某超高层建筑风压的数值模拟研究
发布时间:2018-08-03 14:41
【摘要】:本文选择超高层建筑作为研究对象,此类建筑具有周期长、刚度小、受风载影响大等特点,为了保证结构安全和结构舒适度必须着重考虑风荷载的作用。因为现行规范中没有给出对于此类超高层建筑表面风压合适的计算方法,为了适应实际工程抗风设计的需求,需要利用计算风工程的方法获得比较准确的建筑物表面风压。 目前,已知的风工程的研究手段主要包括现场实测、风洞试验和数值模拟三种方法,本文采用数值模拟的方法对超高层建筑表面风压进行计算。

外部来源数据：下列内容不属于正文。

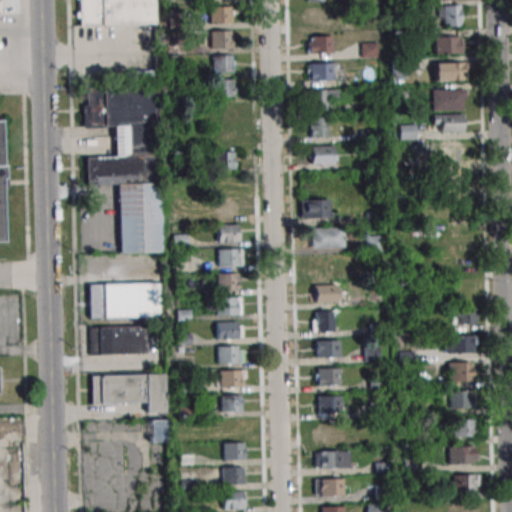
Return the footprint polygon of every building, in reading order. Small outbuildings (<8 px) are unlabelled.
[(153,25),(153,0),(76,0),(77,25),(153,25)] [(437,5),(437,26),(460,26),(460,5),(437,5)] [(208,23),(231,23),(231,6),(208,6),(208,23)] [(330,8),(306,8),(306,25),(330,25),(330,8)] [(231,31),(209,30),(209,48),(231,48),(231,31)] [(306,36),(306,53),(331,53),(331,36),(306,36)] [(460,36),(434,36),(434,53),(460,53),(460,36)] [(377,57),(377,43),(360,43),(360,57),(377,57)] [(232,55),(210,55),(210,71),(232,71),(232,55)] [(333,80),(333,63),(306,63),(306,80),(333,80)] [(434,81),(464,81),(464,63),(434,63),(434,81)] [(213,79),(213,96),(234,96),(234,79),(213,79)] [(160,252),(156,86),(81,88),(82,128),(114,127),(114,157),(85,157),(85,185),(116,185),(118,253),(160,252)] [(465,89),(431,89),(431,110),(465,110),(465,89)] [(311,110),(328,110),(328,98),(337,98),(337,90),(311,90),(311,110)] [(215,103),(215,120),(235,120),(235,103),(215,103)] [(463,114),(432,114),(432,131),(463,131),(463,114)] [(327,137),(327,117),(308,117),(308,137),(327,137)] [(213,128),(213,145),(236,145),(236,128),(213,128)] [(463,162),(463,140),(445,140),(445,150),(438,150),(438,162),(463,162)] [(333,146),(310,146),(310,163),(333,163),(333,146)] [(213,152),(213,169),(235,169),(235,152),(213,152)] [(463,193),(463,169),(444,169),(444,193),(463,193)] [(235,200),(213,200),(213,217),(235,217),(235,200)] [(330,217),(330,200),(300,200),(300,217),(330,217)] [(439,222),(439,245),(467,245),(467,222),(439,222)] [(237,225),(216,225),(216,242),(237,242),(237,225)] [(309,247),(343,247),(343,229),(309,229),(309,247)] [(364,251),(382,251),(382,236),(364,236),(364,251)] [(216,266),(237,266),(237,249),(216,249),(216,266)] [(336,276),(336,257),(306,257),(306,276),(336,276)] [(238,290),(238,274),(215,274),(215,290),(238,290)] [(94,319),(153,319),(152,283),(94,283),(94,319)] [(313,285),(313,303),(336,303),(336,285),(313,285)] [(240,315),(240,298),(214,298),(214,315),(240,315)] [(476,308),(451,308),(451,324),(476,324),(476,308)] [(333,311),(314,311),(314,332),(333,332),(333,311)] [(241,322),(215,322),(215,338),(241,338),(241,322)] [(89,355),(145,355),(145,326),(89,326),(89,355)] [(474,354),(474,335),(443,335),(443,354),(474,354)] [(314,340),(314,357),(339,357),(339,340),(314,340)] [(215,363),(243,363),(243,346),(215,346),(215,363)] [(472,362),(446,362),(446,381),(472,381),(472,362)] [(314,385),(339,385),(339,368),(314,368),(314,385)] [(218,370),(218,387),(244,387),(244,370),(218,370)] [(89,375),(90,404),(145,403),(145,413),(164,412),(163,373),(89,375)] [(446,390),(446,408),(473,408),(473,390),(446,390)] [(241,394),(219,395),(219,412),(241,411),(241,394)] [(316,396),(316,414),(339,414),(339,396),(316,396)] [(243,436),(243,419),(221,419),(221,436),(243,436)] [(164,442),(164,420),(147,420),(147,442),(164,442)] [(476,420),(451,420),(451,437),(476,437),(476,420)] [(339,440),(339,426),(317,426),(317,440),(339,440)] [(221,443),(221,459),(243,459),(243,443),(221,443)] [(476,447),(446,447),(446,463),(476,463),(476,447)] [(349,468),(349,451),(313,451),(313,468),(349,468)] [(221,484),(243,484),(243,467),(221,467),(221,484)] [(477,475),(447,475),(448,493),(478,492),(477,475)] [(313,479),(313,496),(342,496),(341,479),(313,479)] [(221,508),(243,508),(243,492),(221,492),(221,508)] [(477,511),(477,502),(449,502),(448,511),(477,511)]
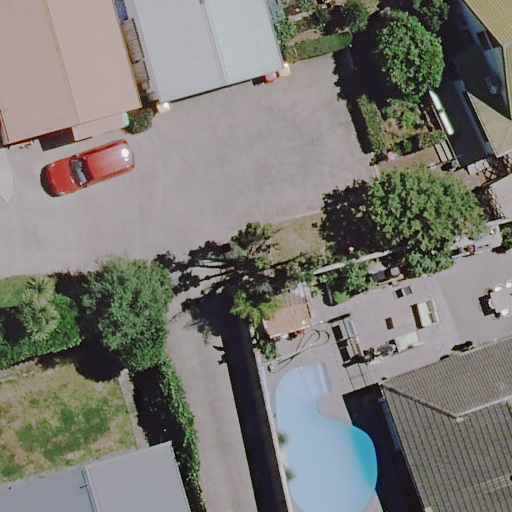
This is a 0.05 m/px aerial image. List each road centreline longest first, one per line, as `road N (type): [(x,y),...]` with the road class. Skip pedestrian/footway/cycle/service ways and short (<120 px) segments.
road 1 (residential): [(236,511),(177,290),(140,204)]
road 2 (residential): [(140,204),(356,117)]
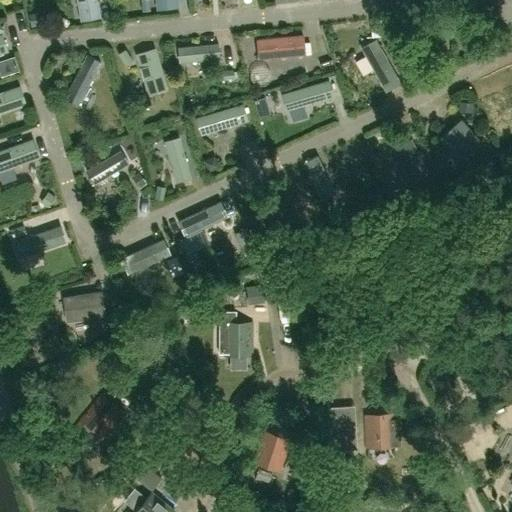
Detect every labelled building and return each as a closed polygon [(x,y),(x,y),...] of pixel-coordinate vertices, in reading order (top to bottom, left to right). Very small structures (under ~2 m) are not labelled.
[(99,17),(96,0),(76,0),(80,20),(99,17)] [(426,36),(465,36),(465,21),(426,21),(426,36)] [(304,54),(302,34),(257,39),(259,58),(304,54)] [(477,39),(448,38),(448,53),(476,53),(477,39)] [(399,83),(376,41),(362,49),(385,91),(399,83)] [(219,58),(218,43),(179,47),(180,62),(219,58)] [(165,87),(154,49),(135,54),(147,92),(165,87)] [(100,61),(87,55),(64,97),(78,104),(100,61)] [(333,97),(328,80),(283,93),(288,110),(333,97)] [(0,113),(25,105),(19,86),(0,92),(0,113)] [(202,134),(247,121),(242,104),(197,118),(202,134)] [(479,141),(461,120),(440,138),(458,160),(479,141)] [(0,150),(0,171),(39,157),(32,139),(0,150)] [(164,143),(175,183),(190,178),(179,139),(164,143)] [(389,150),(405,184),(427,173),(410,139),(389,150)] [(128,163),(120,150),(87,170),(94,183),(128,163)] [(110,199),(143,177),(134,164),(102,186),(110,199)] [(187,236),(229,216),(222,201),(180,221),(187,236)] [(15,239),(22,257),(64,243),(58,224),(15,239)] [(173,252),(166,237),(124,257),(131,272),(173,252)] [(377,283),(365,251),(341,261),(353,292),(377,283)] [(262,283),(246,285),(248,303),(264,301),(262,283)] [(100,291),(63,297),(67,321),(104,315),(100,291)] [(250,324),(235,324),(235,312),(218,312),(218,355),(250,355),(250,324)] [(467,347),(450,354),(463,385),(488,374),(478,352),(488,348),(479,325),(461,333),(467,347)] [(105,442),(125,416),(102,399),(82,425),(105,442)] [(399,447),(398,417),(366,418),(367,448),(399,447)] [(253,462),(281,471),(290,442),(263,433),(253,462)] [(175,511),(149,492),(133,511),(175,511)]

风载数值模拟技术的理论基础是流体动力学和数值计算方法,数值模拟以反映流动风的质量、动量以及湍流脉动能量守恒的连续性方程和Navier-Stokes方程为基本控制方程,建立数学模型,通过不同的离散方法建立离散点的集合,求解这些离散点上变量间关系的代数方程组,从而获得流场的相关性质。 本文以武汉世茂锦绣长江项目二期A2地块1号楼1-3单元为计算实例,利用数值模拟方法,分别计算15种工况下建筑物周围绕流风场和建筑物表面风压的分布,主要研究内容为: 一、采用Standard κ-ε.RNG κ-ε.Realizable κ-ε.Standard κ-ω和SST κ-ω五种湍流模型对超高层建筑周围绕流风速场和结构表面风压做了研究,总结出采用不同湍流模型对数值模拟的影响;二、根据工程情况,采用基于压力的求解器进行结构风速场和结构表面风压计算,并比较了SIMPLE、 SIMPLEC和PISO三种算法的计算结果,总结出引入不同算法对数值模拟的影响;三、基于本工程为高雷诺数流动的考虑,分别采用不同壁面函数处理方法对结构风速场和结构表面风压做了研究,总结出引入不同壁面函数对数值模拟的影响;四、以45°为增量,比较不同风向角情况下超高层建筑周围绕流风场和结构表面风压值的变化,得到风速分布特性和表面风压分布规律,以作为该工程设计的参考资料。 通过以上分析研究,为超高层结构风荷载规范的完善、数值模拟研究中参数的设置以及结构抗风设计提出了建议,并对数值模拟方法在研究风载方面的应用做了总结和展望。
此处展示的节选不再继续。